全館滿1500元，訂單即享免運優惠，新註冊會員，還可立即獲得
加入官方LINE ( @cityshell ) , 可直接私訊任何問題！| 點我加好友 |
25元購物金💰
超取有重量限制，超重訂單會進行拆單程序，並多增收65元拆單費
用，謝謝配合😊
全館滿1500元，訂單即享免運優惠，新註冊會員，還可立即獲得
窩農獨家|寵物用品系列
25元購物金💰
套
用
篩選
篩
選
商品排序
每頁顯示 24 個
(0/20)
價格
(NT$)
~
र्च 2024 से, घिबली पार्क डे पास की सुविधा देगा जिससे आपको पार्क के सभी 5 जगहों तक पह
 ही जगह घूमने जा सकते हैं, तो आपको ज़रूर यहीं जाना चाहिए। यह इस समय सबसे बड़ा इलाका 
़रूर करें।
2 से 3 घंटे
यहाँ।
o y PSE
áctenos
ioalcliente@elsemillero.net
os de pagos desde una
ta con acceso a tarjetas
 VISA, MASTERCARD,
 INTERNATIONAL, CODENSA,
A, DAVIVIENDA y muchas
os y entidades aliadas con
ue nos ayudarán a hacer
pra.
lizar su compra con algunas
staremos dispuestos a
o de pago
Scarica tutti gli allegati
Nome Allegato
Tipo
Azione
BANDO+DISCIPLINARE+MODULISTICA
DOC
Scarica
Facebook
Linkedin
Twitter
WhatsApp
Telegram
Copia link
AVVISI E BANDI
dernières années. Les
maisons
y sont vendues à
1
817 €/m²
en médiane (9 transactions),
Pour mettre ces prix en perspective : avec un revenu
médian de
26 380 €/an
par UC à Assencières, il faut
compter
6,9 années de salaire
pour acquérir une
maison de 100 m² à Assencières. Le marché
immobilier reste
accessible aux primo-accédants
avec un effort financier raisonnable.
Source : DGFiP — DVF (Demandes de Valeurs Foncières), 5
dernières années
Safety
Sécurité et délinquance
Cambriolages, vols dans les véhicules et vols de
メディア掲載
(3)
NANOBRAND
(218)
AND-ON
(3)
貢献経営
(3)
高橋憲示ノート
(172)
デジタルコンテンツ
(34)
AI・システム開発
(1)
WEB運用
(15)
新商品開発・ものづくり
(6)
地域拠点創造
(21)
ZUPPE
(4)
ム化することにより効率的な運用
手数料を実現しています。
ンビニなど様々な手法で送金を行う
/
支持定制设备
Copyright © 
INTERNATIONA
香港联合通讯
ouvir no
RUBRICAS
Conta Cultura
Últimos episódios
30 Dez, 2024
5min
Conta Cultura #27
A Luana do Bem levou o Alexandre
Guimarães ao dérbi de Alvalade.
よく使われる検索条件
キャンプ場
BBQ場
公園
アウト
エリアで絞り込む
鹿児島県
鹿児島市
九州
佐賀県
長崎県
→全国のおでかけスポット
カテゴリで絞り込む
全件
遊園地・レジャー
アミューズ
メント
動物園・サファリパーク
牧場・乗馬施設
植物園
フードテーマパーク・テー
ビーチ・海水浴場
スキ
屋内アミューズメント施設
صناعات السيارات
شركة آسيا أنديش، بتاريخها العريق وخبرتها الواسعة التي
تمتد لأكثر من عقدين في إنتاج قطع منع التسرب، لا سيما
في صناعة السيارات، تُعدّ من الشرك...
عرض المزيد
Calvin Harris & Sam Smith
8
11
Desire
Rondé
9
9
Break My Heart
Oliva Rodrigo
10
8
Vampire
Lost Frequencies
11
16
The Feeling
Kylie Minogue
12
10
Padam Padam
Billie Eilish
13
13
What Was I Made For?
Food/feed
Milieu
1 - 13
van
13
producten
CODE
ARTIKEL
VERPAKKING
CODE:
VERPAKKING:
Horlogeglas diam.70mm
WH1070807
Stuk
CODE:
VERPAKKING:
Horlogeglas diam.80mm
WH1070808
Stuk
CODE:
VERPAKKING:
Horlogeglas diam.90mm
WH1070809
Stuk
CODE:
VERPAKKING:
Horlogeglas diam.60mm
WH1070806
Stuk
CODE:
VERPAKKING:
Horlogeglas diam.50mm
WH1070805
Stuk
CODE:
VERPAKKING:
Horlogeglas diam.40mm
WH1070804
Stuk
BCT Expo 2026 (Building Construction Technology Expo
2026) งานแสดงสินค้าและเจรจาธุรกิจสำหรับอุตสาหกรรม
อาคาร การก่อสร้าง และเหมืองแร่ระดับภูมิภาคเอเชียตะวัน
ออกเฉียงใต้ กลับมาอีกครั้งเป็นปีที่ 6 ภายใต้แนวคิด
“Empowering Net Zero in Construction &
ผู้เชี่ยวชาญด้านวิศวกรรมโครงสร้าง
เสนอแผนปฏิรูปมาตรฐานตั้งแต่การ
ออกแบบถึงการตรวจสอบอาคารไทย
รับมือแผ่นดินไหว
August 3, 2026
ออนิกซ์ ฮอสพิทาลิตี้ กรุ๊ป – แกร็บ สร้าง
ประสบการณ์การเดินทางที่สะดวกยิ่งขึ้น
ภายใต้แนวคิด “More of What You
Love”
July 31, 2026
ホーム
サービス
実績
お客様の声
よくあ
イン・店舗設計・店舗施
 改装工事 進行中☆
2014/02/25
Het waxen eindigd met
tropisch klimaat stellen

——————————

### [Exercise objective]
The expected output is the complete data, repeated exactly.

### [Result of this exercise]
全館滿1500元，訂單即享免運優惠，新註冊會員，還可立即獲得
加入官方LINE ( @cityshell ) , 可直接私訊任何問題！| 點我加好友 |
25元購物金💰
超取有重量限制，超重訂單會進行拆單程序，並多增收65元拆單費
用，謝謝配合😊
全館滿1500元，訂單即享免運優惠，新註冊會員，還可立即獲得
窩農獨家|寵物用品系列
25元購物金💰
套
用
篩選
篩
選
商品排序
每頁顯示 24 個
(0/20)
價格
(NT$)
~
र्च 2024 से, घिबली पार्क डे पास की सुविधा देगा जिससे आपको पार्क के सभी 5 जगहों तक पह
 ही जगह घूमने जा सकते हैं, तो आपको ज़रूर यहीं जाना चाहिए। यह इस समय सबसे बड़ा इलाका 
़रूर करें।
2 से 3 घंटे
यहाँ।
o y PSE
áctenos
ioalcliente@elsemillero.net
os de pagos desde una
ta con acceso a tarjetas
 VISA, MASTERCARD,
 INTERNATIONAL, CODENSA,
A, DAVIVIENDA y muchas
os y entidades aliadas con
ue nos ayudarán a hacer
pra.
lizar su compra con algunas
staremos dispuestos a
o de pago
Scarica tutti gli allegati
Nome Allegato
Tipo
Azione
BANDO+DISCIPLINARE+MODULISTICA
DOC
Scarica
Facebook
Linkedin
Twitter
WhatsApp
Telegram
Copia link
AVVISI E BANDI
dernières années. Les
maisons
y sont vendues à
1
817 €/m²
en médiane (9 transactions),
Pour mettre ces prix en perspective : avec un revenu
médian de
26 380 €/an
par UC à Assencières, il faut
compter
6,9 années de salaire
pour acquérir une
maison de 100 m² à Assencières. Le marché
immobilier reste
accessible aux primo-accédants
avec un effort financier raisonnable.
Source : DGFiP — DVF (Demandes de Valeurs Foncières), 5
dernières années
Safety
Sécurité et délinquance
Cambriolages, vols dans les véhicules et vols de
メディア掲載
(3)
NANOBRAND
(218)
AND-ON
(3)
貢献経営
(3)
高橋憲示ノート
(172)
デジタルコンテンツ
(34)
AI・システム開発
(1)
WEB運用
(15)
新商品開発・ものづくり
(6)
地域拠点創造
(21)
ZUPPE
(4)
ム化することにより効率的な運用
手数料を実現しています。
ンビニなど様々な手法で送金を行う
/
支持定制设备
Copyright © 
INTERNATIONA
香港联合通讯
ouvir no
RUBRICAS
Conta Cultura
Últimos episódios
30 Dez, 2024
5min
Conta Cultura #27
A Luana do Bem levou o Alexandre
Guimarães ao dérbi de Alvalade.
よく使われる検索条件
キャンプ場
BBQ場
公園
アウト
エリアで絞り込む
鹿児島県
鹿児島市
九州
佐賀県
長崎県
→全国のおでかけスポット
カテゴリで絞り込む
全件
遊園地・レジャー
アミューズ
メント
動物園・サファリパーク
牧場・乗馬施設
植物園
フードテーマパーク・テー
ビーチ・海水浴場
スキ
屋内アミューズメント施設
صناعات السيارات
شركة آسيا أنديش، بتاريخها العريق وخبرتها الواسعة التي
تمتد لأكثر من عقدين في إنتاج قطع منع التسرب، لا سيما
في صناعة السيارات، تُعدّ من الشرك...
عرض المزيد
Calvin Harris & Sam Smith
8
11
Desire
Rondé
9
9
Break My Heart
Oliva Rodrigo
10
8
Vampire
Lost Frequencies
11
16
The Feeling
Kylie Minogue
12
10
Padam Padam
Billie Eilish
13
13
What Was I Made For?
Food/feed
Milieu
1 - 13
van
13
producten
CODE
ARTIKEL
VERPAKKING
CODE:
VERPAKKING:
Horlogeglas diam.70mm
WH1070807
Stuk
CODE:
VERPAKKING:
Horlogeglas diam.80mm
WH1070808
Stuk
CODE:
VERPAKKING:
Horlogeglas diam.90mm
WH1070809
Stuk
CODE:
VERPAKKING:
Horlogeglas diam.60mm
WH1070806
Stuk
CODE:
VERPAKKING:
Horlogeglas diam.50mm
WH1070805
Stuk
CODE:
VERPAKKING:
Horlogeglas diam.40mm
WH1070804
Stuk
BCT Expo 2026 (Building Construction Technology Expo
2026) งานแสดงสินค้าและเจรจาธุรกิจสำหรับอุตสาหกรรม
อาคาร การก่อสร้าง และเหมืองแร่ระดับภูมิภาคเอเชียตะวัน
ออกเฉียงใต้ กลับมาอีกครั้งเป็นปีที่ 6 ภายใต้แนวคิด
“Empowering Net Zero in Construction &
ผู้เชี่ยวชาญด้านวิศวกรรมโครงสร้าง
เสนอแผนปฏิรูปมาตรฐานตั้งแต่การ
ออกแบบถึงการตรวจสอบอาคารไทย
รับมือแผ่นดินไหว
August 3, 2026
ออนิกซ์ ฮอสพิทาลิตี้ กรุ๊ป – แกร็บ สร้าง
ประสบการณ์การเดินทางที่สะดวกยิ่งขึ้น
ภายใต้แนวคิด “More of What You
Love”
July 31, 2026
ホーム
サービス
実績
お客様の声
よくあ
イン・店舗設計・店舗施
 改装工事 進行中☆
2014/02/25
Het waxen eindigd met
tropisch klimaat stellen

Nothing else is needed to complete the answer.